When you think of cold-pressed juice, you think of freshness. And what better way to market freshness than by stocking juice in a hunk of Czech-made metal and topping it off with the word “raw” in the kind of digital type that Ferris Bueller would use to tell time?
Which is to say that a student from the University of St. Thomas (UST) in St. Paul, Minn., has launched a cold-pressed juice vending machine, calling it Juice Cold Pressed. (We’d probably call it Pressed Juice Cold or even Cold Juice Pressed, but enough with the nitpicking.)
Nick Halter of The Minneapolis/St. Paul Business Journal writes that after devising the idea in a business class at UST, Kalamel Mohamed plans to install 250 of the machines across the Twin Cities, along with business partners LJ Stead and Eric Ploeger. The group hopes to someday have 10,000 machines worldwide, according to the article.
The machine enables customers to swipe a credit card for $6.99, choose from a variety and fill up their own containers with 16 oz. of juice.
“The juice is pressed off-site and loaded into stainless steel containers,” Halter writes. “The containers are loaded into the vending machines. When they get low, the machines send the owners a text message.”
We also sometimes send texts when we’re low, but nobody calls it “high-tech.” Meanwhile, if Nelson Peltz ever feels low, he could probably seek relief from a quick peek at his bank statement.
On Tuesday, Mondelez International, the snack company that owns Oreo, Nabisco, Cadbury and Trident, announced that it has added big-time investor Peltz to its board, according to Aditi Shrivastava and Lisa Baertlein of Reuters.
The agreement, viewed by J.P. Morgan analyst Ken Goldman as a way to prevent an expensive and lengthy proxy fight, will end Peltz’s campaign for PepsiCo to acquire Mondelez and lean more toward its snack business. As previously reported, Trian Partners, a New York-based investment firm of which Peltz is the CEO and co-founder, has already invested $1.4 billion in Pepsi and $1.3 billion in Mondelez (making Trian the company’s fourth-largest shareholder at 2.3 percent stake).
The article notes that analysts expect Peltz to lobby separately for each company.
“While this may have been disappointing for some investors, we see this as a very amicable outcome that now allows the management team and board (at Mondelez) to focus on running the business,” Bernstein Research analyst Alexia Howard writes, according to the article.
As Pepsi continues to market its somewhat puzzling role in the fight against obesity, a number of journalists are monitoring sugary beverages in the marketplace and how these products influence the diets of consumers.
Emine Saner of The Guardian writes that while fruit juice has long been known as a healthy substitute for a day’s serving of fruit and vegetables, that distinction could change.
Earlier this month, Susan Jebb, a British Government advisor and head of the diet and obesity research group at Cambridge University in England, said that fruit juice often has as much sugar as carbonated soft drinks.
“It is also absorbed very fast,” Jebbs said, according to the article, “so by the time it gets to your stomach your body doesn’t know whether it’s Coca-Cola or orange juice.”
Saner found that much of the consumer misperception can be attributed to the government’s longstanding encouragement for fruit juice as a healthy alternative to fruit and vegetables.
“You can’t trust government health advice,” Joanna Blythman, author of What to Eat, said in the article. “They have the same advice that they’ve been recycling for 50 years and rarely change it.

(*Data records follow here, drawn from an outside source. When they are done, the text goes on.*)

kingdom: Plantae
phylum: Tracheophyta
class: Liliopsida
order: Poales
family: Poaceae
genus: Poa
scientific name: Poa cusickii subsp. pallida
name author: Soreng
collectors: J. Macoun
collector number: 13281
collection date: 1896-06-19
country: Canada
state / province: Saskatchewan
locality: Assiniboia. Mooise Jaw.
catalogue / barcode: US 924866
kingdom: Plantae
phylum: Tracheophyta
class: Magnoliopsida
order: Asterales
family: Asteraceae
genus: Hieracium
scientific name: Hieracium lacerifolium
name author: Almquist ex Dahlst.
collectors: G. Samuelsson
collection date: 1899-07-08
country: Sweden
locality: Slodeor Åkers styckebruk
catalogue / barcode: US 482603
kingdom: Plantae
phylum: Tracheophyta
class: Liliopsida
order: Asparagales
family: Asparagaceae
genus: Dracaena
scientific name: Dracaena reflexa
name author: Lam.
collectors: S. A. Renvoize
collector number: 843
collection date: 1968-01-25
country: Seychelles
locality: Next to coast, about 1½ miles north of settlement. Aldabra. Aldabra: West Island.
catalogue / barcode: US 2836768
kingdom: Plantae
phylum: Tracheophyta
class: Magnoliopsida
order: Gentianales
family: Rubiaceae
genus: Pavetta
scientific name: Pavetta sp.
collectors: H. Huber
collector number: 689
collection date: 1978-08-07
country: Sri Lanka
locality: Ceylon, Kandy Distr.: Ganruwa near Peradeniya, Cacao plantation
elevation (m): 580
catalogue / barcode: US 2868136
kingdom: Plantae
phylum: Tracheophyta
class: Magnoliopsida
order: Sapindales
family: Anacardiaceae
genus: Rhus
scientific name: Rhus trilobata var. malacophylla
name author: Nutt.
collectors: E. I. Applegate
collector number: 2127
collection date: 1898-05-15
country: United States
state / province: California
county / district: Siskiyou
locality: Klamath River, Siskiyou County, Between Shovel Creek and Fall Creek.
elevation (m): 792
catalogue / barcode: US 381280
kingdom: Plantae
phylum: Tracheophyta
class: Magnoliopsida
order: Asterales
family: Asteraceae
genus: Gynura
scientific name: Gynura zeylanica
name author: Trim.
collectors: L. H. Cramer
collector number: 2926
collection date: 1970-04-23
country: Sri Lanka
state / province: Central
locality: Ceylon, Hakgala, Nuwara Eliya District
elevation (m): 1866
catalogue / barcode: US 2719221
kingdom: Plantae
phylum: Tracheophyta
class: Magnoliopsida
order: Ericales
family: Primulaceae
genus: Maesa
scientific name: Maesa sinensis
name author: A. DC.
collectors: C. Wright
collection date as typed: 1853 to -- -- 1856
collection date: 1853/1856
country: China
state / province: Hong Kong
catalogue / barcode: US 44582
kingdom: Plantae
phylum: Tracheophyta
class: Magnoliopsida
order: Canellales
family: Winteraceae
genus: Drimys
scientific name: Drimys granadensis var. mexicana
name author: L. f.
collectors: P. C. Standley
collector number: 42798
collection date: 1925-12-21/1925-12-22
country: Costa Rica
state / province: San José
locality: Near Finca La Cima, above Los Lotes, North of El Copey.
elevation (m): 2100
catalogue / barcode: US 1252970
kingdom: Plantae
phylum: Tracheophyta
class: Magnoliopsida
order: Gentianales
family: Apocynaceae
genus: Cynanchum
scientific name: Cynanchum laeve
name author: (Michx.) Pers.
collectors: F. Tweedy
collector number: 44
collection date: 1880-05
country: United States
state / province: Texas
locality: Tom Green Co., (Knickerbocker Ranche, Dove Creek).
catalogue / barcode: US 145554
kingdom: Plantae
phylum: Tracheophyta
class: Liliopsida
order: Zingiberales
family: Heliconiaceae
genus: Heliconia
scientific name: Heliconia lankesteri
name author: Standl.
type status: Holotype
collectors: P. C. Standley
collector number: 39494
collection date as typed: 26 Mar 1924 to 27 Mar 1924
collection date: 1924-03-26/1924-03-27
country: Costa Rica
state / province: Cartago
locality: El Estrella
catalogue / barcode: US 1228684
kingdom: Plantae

It’s embarrassing to admit they’ve made a mistake.”
Looks like there are other governments that would rather continue foolishness than take the blame. In other highly unsurprising news, scientists writing for the American Journal of Public Health found that overweight and obese adults who use diet drinks to help lose weight actually eat more food calories than overweight people who drink sugar-sweetened beverages, according to Mary MacVean of The Los Angeles Times. Somehow, we feel that “grab a Coca-Cola instead of a Diet Coke” isn’t the message here for the 20 percent of adults who consume diet beverages, compared to 3 percent of adults in 1965.
“They said the dieters should look at what else they’re consuming, especially sweet snacks, to find other ways to modify their diets,” MacVean writes.
We’ll surmise that the Tenacious D Drive-Thru compromise wouldn’t work here.